*TASK*: From the passage on copycat mass shootings below, write out word for word the part that begins with the words containing "Mother Jones found" and ends with "tragedy in Colorado.".

*DOCUMENT PASSAGE*:
__________

The copycat effect is real

Mass shooters are often inspired by news of other mass killings. “When real life for these individuals is so blighted in terms of love and work, they turn to the anti-heroes,” Reid Meloy, a forensic psychologist at the University of California-San Diego and a leading researcher on targeted violence, told Mother Jones in 2015. “They don’t just want to be like them—they are envious and want to one-up them,” Meloy explained.

Mother Jones found stark evidence of the “Columbine effect”: The nation’s deadliest high school massacre inspired at least 74 plots and attacks across 30 states as of 2015. According to the investigation, Columbine copycats’ goals “ranged from attacking on the anniversary of Columbine to outdoing the original body count. Law enforcement stopped 53 of these plots before anyone was harmed. Twenty-one of them evolved into attacks, with a total of 89 victims killed, 126 injured, and nine perpetrators committing suicide.” Our follow-up investigation published in April found that the problem has continued to grow in the two decades since the 1999 high school tragedy in Colorado.
Media can help—and hurt

Today, mass shooters often express their motives and desire for fame in manifestos posted online. “They do this to claim credit and to articulate the grievance behind the attack,” Andre Simons, who led an FBI team assisting local authorities in heading off violent attacks, told Mother Jones in 2015. “And we believe they do it to heighten the media attention that will be given to them, the infamy and notoriety they believe they’ll derive from the event,” he added.

When it comes to covering mass shootings, the media should stick to some basic guidelines: Keep the perpetrator’s name out of the headlines, minimize images of the perpetrator, report on the perpetrator dispassionately (e.g. avoid terms like “lone wolf”), and avoid publishing material from perpetrators’ videos or manifestos except when it has clear journalistic value that is in the public interest.

__________

*SUPPLIED RECORDS*:
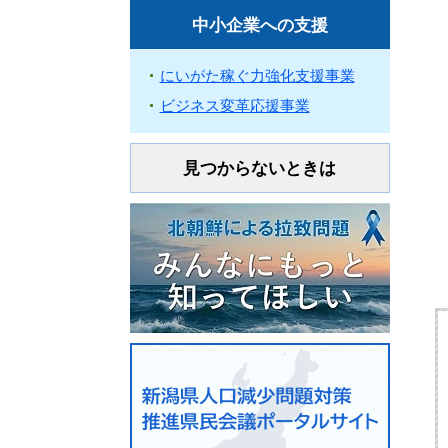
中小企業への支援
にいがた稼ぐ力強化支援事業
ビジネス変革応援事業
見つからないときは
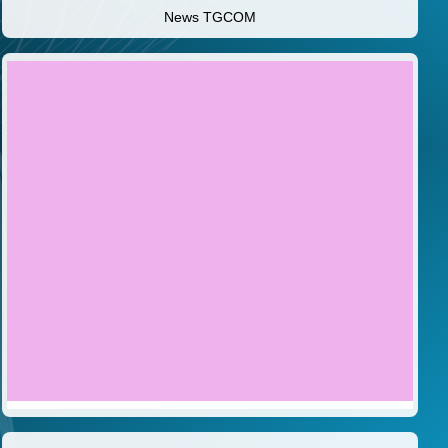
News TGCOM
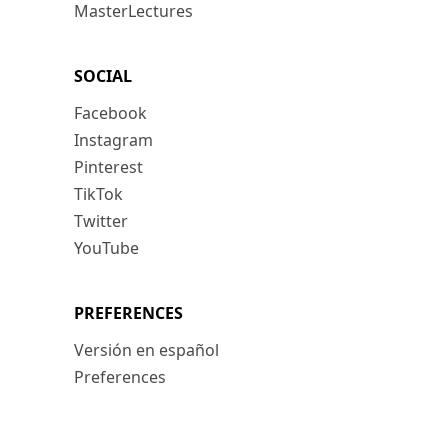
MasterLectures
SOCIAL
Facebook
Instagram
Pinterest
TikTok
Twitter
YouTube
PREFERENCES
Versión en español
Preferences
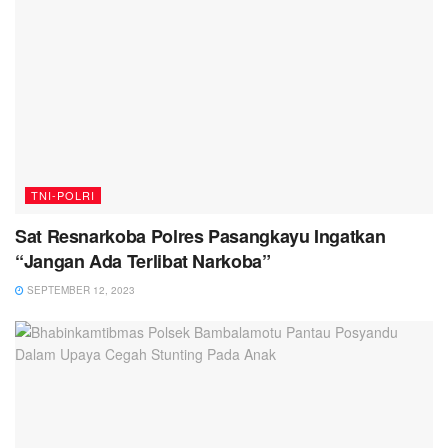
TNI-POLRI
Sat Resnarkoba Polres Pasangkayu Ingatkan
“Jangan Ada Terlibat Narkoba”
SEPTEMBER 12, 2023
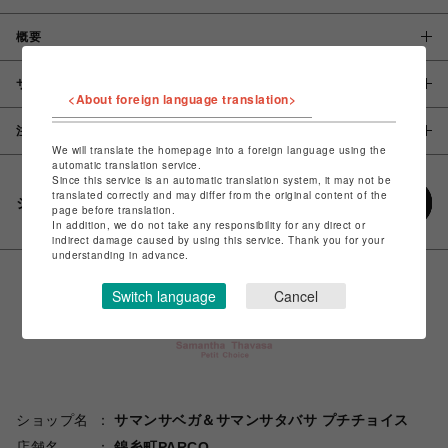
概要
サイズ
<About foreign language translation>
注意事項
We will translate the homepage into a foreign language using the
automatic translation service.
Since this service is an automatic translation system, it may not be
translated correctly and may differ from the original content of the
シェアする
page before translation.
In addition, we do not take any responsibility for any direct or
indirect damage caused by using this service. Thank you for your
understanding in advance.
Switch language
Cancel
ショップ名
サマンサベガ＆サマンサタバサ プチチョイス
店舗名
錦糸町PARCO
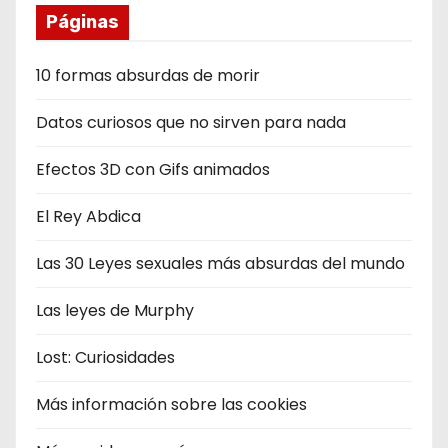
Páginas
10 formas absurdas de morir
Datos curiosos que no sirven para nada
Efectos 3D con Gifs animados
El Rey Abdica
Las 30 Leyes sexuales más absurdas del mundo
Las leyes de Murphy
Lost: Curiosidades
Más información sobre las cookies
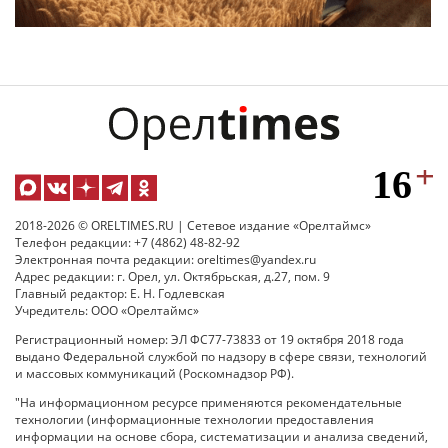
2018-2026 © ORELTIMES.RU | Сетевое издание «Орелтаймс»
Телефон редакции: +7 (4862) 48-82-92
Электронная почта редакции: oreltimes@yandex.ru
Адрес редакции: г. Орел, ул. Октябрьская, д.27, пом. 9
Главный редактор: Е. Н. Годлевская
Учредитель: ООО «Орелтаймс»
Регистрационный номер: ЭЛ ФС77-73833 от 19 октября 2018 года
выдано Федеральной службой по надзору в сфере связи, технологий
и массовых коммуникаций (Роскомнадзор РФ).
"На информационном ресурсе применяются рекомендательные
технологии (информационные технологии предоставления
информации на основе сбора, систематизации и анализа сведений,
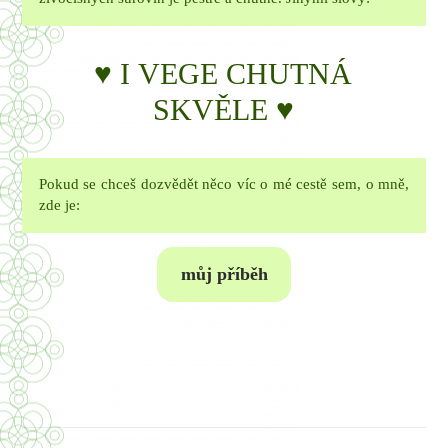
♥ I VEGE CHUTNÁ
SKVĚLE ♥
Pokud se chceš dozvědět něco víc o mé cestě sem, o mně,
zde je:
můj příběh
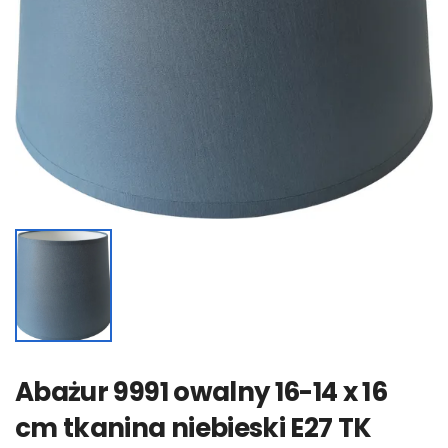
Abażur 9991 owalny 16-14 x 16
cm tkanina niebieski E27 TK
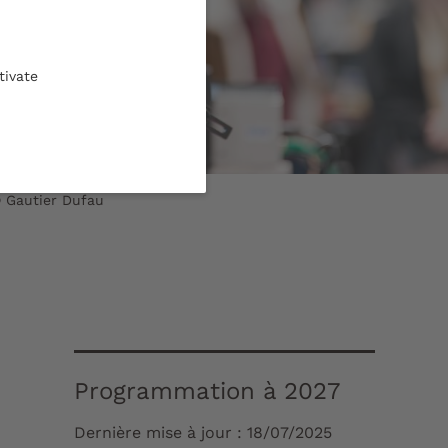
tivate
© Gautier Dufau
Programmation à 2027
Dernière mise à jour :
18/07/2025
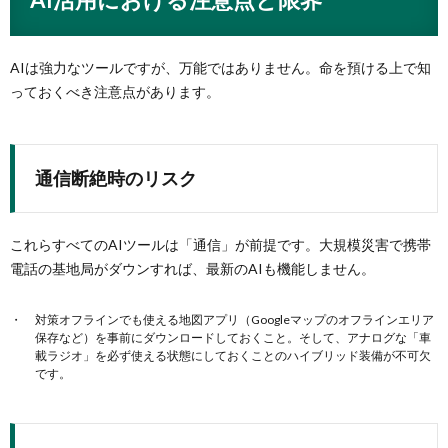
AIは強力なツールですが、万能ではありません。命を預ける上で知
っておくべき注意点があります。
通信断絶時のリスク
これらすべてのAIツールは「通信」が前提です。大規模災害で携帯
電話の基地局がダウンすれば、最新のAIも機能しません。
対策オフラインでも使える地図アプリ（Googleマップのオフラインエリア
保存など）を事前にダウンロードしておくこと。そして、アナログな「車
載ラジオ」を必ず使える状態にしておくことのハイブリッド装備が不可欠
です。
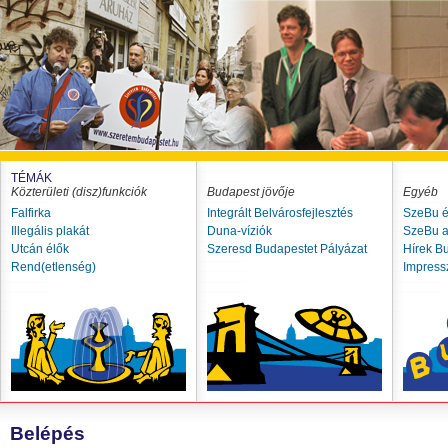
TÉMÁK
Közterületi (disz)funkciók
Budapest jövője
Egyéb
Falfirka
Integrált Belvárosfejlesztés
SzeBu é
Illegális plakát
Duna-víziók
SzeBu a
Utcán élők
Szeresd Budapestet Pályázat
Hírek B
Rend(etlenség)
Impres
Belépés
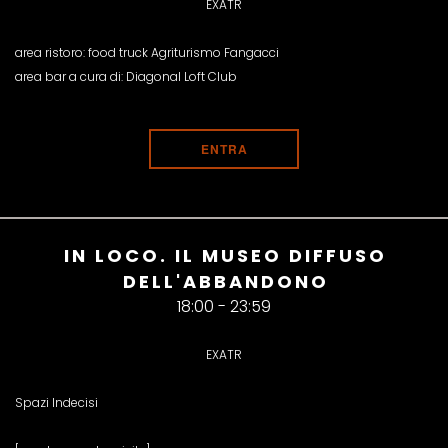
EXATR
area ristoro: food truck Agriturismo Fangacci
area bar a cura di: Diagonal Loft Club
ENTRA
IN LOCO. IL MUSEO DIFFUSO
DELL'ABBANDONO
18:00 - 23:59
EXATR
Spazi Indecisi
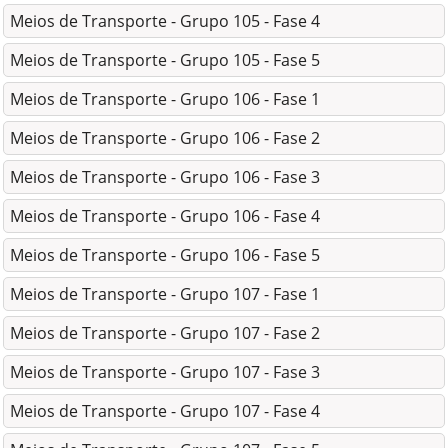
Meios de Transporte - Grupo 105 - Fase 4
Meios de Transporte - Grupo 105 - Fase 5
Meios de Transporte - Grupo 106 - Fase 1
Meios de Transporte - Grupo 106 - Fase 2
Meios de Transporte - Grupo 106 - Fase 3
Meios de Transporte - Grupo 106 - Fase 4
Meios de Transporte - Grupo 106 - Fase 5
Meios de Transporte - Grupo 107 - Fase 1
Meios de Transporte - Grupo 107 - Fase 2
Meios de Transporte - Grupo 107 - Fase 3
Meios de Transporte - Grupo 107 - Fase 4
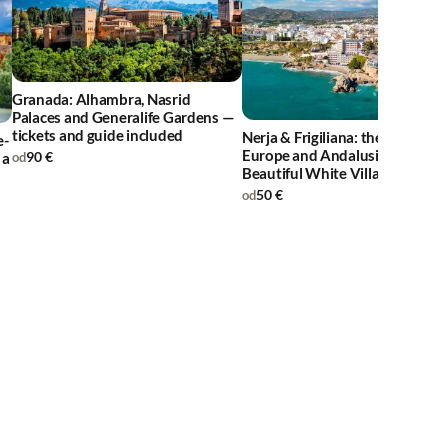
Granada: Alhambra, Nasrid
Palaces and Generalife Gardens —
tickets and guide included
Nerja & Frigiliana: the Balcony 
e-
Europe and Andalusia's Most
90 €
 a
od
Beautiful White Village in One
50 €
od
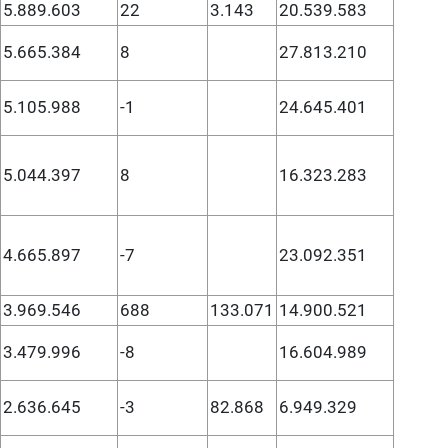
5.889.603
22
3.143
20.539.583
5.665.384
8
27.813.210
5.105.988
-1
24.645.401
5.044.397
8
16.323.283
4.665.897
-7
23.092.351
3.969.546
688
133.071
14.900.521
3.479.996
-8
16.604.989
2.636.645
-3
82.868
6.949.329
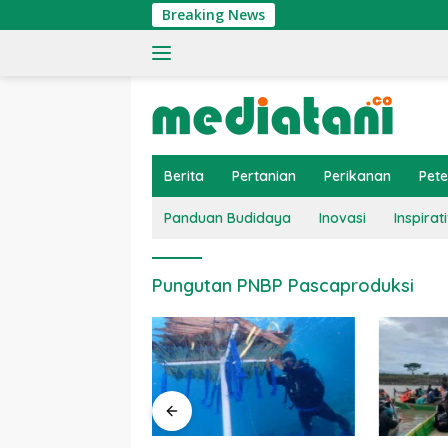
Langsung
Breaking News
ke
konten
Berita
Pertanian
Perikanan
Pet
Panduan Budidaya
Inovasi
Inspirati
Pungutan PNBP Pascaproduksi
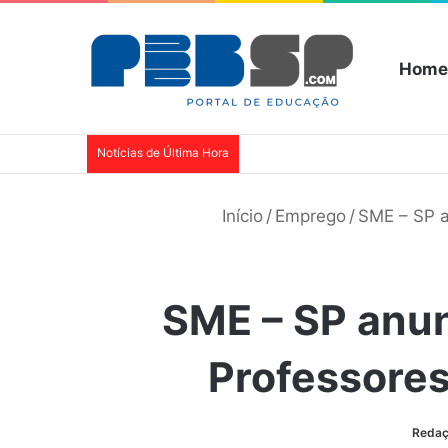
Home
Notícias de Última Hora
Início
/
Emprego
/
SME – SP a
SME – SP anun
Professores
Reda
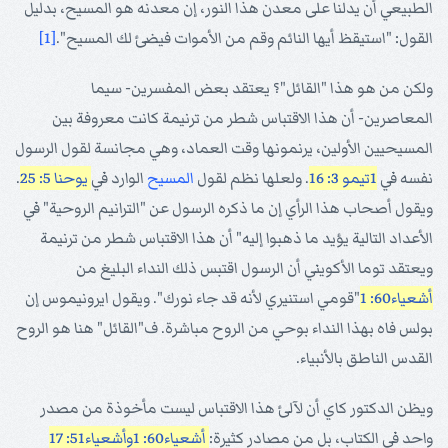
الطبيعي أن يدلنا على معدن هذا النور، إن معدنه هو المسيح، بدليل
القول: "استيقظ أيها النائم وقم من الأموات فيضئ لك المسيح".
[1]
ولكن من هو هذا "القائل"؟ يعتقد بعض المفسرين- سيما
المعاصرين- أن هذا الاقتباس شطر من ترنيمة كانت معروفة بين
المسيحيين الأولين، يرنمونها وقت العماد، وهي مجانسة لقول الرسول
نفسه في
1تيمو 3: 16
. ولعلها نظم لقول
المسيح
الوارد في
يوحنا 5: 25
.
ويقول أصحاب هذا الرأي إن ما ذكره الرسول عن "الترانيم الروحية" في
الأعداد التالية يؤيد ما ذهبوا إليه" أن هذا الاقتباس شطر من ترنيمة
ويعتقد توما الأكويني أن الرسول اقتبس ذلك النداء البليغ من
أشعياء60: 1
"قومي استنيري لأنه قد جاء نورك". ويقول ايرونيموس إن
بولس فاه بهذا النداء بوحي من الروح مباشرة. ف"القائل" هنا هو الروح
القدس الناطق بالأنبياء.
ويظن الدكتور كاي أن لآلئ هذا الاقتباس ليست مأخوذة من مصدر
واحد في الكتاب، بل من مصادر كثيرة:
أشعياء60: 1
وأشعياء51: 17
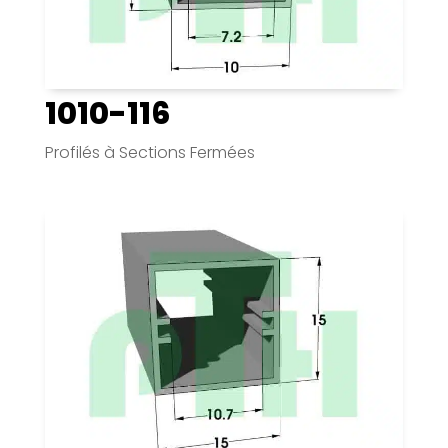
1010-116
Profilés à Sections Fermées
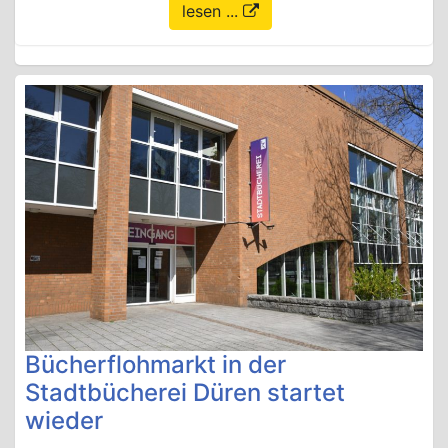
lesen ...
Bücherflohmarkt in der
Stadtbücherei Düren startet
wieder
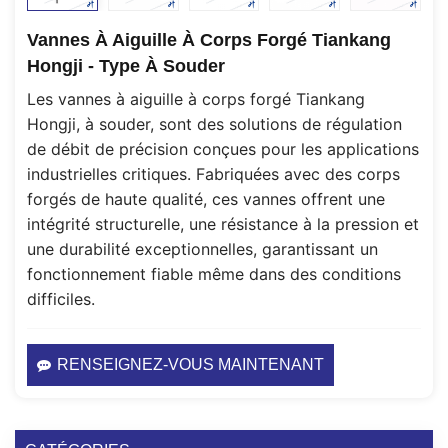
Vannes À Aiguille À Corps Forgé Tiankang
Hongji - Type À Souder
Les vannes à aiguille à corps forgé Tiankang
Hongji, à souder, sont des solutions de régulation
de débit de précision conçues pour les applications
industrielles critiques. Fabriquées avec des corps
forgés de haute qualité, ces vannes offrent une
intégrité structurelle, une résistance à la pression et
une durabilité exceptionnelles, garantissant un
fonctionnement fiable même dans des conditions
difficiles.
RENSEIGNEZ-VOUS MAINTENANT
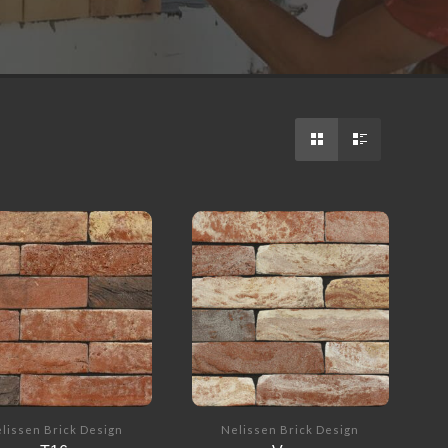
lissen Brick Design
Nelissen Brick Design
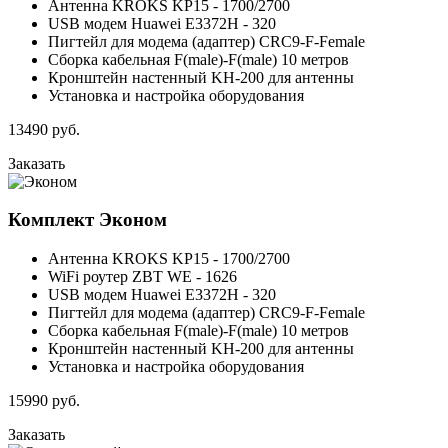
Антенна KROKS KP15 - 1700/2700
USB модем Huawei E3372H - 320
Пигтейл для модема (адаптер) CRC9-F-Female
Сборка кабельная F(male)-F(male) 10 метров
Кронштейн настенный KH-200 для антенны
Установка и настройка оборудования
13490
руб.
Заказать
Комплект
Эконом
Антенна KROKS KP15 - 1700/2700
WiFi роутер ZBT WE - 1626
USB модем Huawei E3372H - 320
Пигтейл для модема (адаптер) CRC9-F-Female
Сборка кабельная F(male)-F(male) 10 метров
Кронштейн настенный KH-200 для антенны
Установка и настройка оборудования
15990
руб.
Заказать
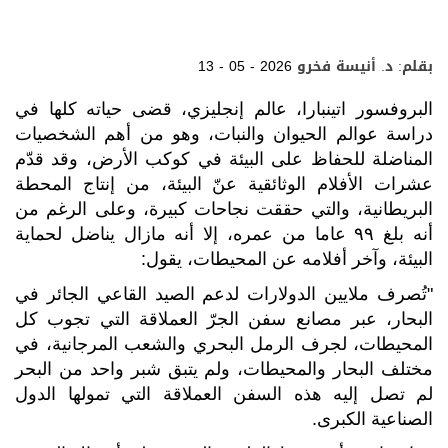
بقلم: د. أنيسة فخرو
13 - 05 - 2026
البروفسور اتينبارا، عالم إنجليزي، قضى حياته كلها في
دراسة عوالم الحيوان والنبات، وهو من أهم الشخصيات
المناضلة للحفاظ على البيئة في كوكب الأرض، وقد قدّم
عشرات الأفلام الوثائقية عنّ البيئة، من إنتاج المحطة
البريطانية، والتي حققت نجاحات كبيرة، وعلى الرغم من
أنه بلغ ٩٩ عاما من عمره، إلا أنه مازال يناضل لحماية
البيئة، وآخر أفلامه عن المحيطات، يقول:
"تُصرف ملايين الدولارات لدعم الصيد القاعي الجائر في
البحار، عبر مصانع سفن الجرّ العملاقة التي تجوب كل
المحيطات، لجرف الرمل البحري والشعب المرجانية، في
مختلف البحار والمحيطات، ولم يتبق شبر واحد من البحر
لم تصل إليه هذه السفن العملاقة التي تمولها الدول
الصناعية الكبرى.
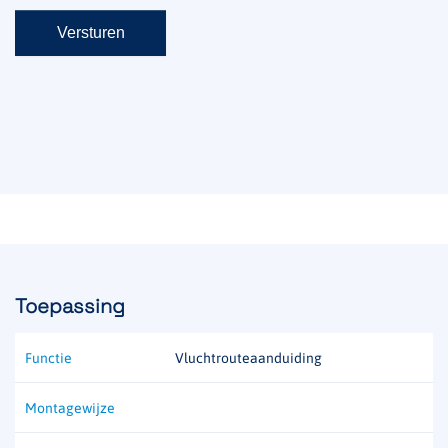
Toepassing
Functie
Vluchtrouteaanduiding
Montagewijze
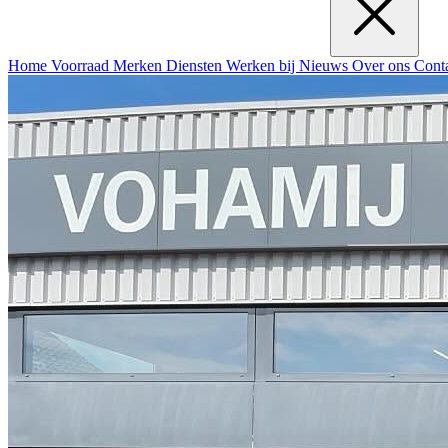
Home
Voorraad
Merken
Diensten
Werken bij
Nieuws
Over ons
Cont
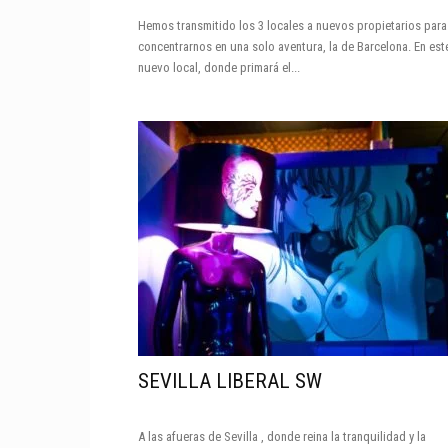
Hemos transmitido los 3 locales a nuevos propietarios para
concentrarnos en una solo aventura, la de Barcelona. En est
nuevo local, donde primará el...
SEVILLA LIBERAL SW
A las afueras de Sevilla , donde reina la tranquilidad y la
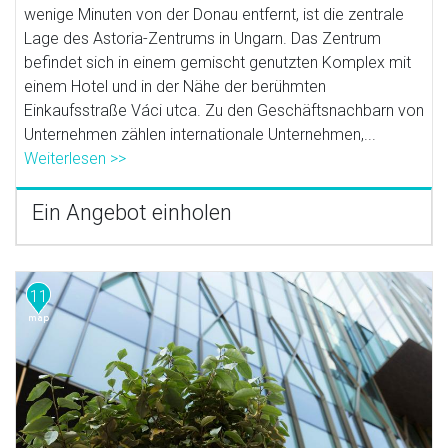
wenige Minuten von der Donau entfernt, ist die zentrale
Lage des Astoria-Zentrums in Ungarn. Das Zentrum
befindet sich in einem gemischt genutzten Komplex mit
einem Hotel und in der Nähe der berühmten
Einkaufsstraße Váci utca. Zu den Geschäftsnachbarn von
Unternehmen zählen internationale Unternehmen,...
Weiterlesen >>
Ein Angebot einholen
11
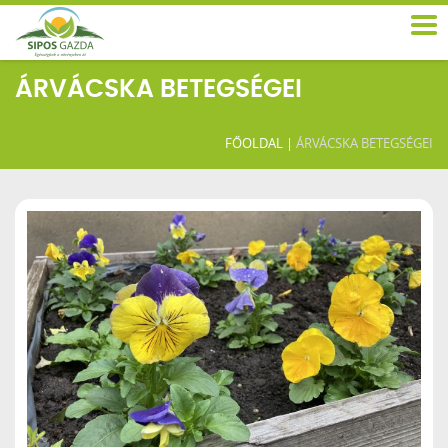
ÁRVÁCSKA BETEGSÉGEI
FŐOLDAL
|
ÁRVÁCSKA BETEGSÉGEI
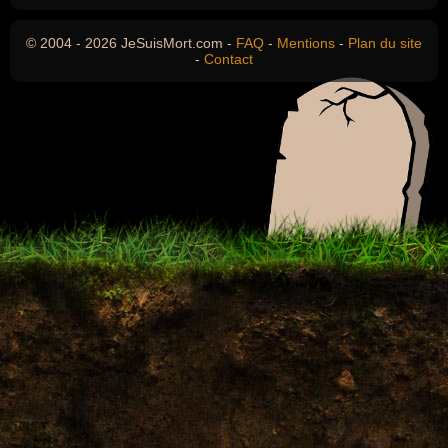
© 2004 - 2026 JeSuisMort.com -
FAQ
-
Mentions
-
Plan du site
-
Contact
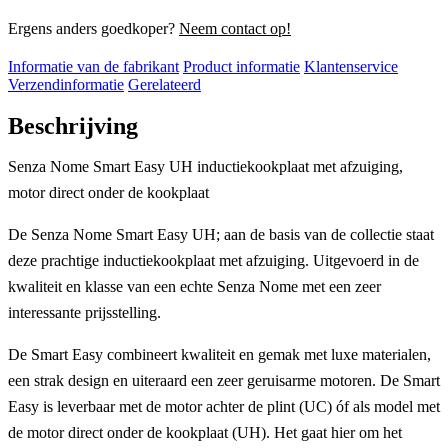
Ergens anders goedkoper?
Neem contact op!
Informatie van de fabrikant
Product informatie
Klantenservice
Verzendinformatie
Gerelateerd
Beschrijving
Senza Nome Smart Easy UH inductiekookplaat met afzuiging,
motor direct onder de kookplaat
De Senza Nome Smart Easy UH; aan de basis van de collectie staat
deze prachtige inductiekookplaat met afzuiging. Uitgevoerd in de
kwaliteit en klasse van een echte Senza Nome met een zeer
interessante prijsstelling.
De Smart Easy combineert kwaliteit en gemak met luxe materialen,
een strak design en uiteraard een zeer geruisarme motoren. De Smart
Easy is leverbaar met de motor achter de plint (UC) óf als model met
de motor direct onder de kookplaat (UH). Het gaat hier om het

__________

*OUTPUT*:
Mother Jones found stark evidence of the “Columbine effect”: The nation’s deadliest high school massacre inspired at least 74 plots and attacks across 30 states as of 2015. According to the investigation, Columbine copycats’ goals “ranged from attacking on the anniversary of Columbine to outdoing the original body count. Law enforcement stopped 53 of these plots before anyone was harmed. Twenty-one of them evolved into attacks, with a total of 89 victims killed, 126 injured, and nine perpetrators committing suicide.” Our follow-up investigation published in April found that the problem has continued to grow in the two decades since the 1999 high school tragedy in Colorado.